**** Exercise material

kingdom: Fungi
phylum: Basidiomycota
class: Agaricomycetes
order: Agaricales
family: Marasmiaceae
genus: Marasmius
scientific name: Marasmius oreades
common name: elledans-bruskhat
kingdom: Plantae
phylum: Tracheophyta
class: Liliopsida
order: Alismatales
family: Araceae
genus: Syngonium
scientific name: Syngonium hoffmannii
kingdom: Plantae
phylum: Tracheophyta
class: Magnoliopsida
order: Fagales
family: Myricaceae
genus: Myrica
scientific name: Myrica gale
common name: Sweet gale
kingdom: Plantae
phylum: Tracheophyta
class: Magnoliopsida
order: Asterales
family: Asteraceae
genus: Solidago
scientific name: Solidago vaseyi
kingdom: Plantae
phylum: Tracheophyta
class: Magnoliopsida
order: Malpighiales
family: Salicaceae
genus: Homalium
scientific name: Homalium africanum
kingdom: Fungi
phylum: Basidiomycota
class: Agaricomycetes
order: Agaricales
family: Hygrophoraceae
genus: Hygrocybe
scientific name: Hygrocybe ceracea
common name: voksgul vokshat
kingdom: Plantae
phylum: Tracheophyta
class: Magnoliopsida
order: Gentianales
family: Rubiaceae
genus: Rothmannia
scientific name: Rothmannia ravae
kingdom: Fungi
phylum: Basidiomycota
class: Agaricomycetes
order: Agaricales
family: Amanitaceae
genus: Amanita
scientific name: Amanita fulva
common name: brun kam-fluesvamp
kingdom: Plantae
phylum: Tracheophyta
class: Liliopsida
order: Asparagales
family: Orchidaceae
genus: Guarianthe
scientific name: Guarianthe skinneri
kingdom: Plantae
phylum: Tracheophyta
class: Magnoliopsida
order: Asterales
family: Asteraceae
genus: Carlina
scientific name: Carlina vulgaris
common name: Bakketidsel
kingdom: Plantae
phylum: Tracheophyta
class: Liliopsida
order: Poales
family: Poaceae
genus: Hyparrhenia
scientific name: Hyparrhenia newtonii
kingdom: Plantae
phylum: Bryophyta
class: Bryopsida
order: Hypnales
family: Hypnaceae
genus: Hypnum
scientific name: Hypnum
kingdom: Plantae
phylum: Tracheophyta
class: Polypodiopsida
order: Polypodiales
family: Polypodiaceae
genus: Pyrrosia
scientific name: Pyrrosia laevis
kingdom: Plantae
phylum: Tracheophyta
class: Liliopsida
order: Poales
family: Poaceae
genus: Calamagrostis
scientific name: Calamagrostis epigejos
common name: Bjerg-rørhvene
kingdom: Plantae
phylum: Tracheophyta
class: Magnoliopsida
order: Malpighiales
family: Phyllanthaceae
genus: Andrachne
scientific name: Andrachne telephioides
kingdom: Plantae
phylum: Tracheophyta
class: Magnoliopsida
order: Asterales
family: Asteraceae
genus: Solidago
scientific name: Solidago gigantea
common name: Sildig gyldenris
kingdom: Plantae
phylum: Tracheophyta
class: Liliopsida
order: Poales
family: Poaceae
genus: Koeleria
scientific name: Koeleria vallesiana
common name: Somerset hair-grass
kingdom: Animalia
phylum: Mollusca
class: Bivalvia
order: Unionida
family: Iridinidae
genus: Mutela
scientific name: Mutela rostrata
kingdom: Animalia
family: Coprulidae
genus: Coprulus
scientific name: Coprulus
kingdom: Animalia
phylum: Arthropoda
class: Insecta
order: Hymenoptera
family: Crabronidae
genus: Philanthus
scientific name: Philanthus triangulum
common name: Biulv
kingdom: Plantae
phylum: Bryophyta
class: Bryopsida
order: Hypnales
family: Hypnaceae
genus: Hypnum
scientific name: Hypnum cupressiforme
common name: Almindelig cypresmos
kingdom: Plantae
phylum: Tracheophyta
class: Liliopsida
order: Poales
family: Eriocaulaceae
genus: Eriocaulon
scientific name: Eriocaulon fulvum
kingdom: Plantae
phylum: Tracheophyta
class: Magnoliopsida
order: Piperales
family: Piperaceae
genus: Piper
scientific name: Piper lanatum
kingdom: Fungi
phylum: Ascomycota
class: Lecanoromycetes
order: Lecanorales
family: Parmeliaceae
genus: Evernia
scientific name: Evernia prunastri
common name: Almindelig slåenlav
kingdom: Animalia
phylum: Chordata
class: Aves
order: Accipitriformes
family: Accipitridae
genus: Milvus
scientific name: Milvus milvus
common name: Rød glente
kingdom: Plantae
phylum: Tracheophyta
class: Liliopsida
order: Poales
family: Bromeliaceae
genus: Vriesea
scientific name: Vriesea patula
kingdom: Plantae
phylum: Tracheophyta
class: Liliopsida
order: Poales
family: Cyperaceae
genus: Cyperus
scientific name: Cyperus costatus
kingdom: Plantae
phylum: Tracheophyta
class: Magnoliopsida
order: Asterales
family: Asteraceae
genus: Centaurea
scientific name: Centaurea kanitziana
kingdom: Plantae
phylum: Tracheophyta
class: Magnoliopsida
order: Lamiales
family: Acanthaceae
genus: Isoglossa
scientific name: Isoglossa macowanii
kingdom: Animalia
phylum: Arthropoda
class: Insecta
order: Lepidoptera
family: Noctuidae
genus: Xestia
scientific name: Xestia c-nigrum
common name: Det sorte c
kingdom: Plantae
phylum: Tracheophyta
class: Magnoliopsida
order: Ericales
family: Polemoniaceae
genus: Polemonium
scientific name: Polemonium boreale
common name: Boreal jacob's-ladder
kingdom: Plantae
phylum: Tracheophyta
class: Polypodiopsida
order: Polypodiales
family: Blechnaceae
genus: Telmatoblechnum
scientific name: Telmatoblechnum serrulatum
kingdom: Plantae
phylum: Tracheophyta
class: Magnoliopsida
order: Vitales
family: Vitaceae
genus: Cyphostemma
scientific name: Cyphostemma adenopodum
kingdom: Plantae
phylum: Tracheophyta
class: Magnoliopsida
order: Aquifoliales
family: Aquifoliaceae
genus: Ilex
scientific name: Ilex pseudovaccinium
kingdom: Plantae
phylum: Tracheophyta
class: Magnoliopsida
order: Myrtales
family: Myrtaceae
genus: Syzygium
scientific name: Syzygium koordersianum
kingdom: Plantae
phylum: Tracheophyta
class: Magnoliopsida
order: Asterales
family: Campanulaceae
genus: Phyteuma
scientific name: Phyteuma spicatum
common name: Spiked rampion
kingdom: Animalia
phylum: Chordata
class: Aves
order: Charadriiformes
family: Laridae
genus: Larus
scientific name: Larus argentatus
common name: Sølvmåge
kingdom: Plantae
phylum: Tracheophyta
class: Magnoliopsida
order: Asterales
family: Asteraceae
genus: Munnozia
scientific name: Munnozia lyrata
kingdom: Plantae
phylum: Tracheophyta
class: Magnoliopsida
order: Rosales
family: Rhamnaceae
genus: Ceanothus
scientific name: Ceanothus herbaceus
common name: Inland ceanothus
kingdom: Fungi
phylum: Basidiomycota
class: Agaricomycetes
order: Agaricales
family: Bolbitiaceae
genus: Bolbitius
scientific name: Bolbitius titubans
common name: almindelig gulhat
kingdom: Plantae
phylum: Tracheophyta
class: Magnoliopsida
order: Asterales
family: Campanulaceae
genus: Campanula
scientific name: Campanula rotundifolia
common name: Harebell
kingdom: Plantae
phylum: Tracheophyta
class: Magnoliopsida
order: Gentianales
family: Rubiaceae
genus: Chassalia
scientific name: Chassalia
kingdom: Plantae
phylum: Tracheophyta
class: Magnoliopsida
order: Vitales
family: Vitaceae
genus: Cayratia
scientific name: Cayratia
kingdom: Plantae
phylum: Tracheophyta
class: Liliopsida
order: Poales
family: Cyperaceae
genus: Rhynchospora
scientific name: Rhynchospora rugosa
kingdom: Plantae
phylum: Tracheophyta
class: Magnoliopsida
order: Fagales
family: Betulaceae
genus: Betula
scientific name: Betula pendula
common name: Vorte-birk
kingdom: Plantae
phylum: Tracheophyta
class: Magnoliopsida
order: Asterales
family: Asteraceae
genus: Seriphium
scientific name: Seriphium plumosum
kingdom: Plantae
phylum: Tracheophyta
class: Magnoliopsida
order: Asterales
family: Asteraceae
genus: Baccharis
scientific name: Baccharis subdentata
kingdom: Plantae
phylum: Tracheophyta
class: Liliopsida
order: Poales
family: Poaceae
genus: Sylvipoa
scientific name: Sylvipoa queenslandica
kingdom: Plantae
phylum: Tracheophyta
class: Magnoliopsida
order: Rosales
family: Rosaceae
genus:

********

● **Written task**
Copy out every line of the items from the line holding "family: Betulaceae" through the final line of the items, inclusive, without changing any line.

● **Complete response**
family: Betulaceae
genus: Betula
scientific name: Betula pendula
common name: Vorte-birk
kingdom: Plantae
phylum: Tracheophyta
class: Magnoliopsida
order: Asterales
family: Asteraceae
genus: Seriphium
scientific name: Seriphium plumosum
kingdom: Plantae
phylum: Tracheophyta
class: Magnoliopsida
order: Asterales
family: Asteraceae
genus: Baccharis
scientific name: Baccharis subdentata
kingdom: Plantae
phylum: Tracheophyta
class: Liliopsida
order: Poales
family: Poaceae
genus: Sylvipoa
scientific name: Sylvipoa queenslandica
kingdom: Plantae
phylum: Tracheophyta
class: Magnoliopsida
order: Rosales
family: Rosaceae
genus:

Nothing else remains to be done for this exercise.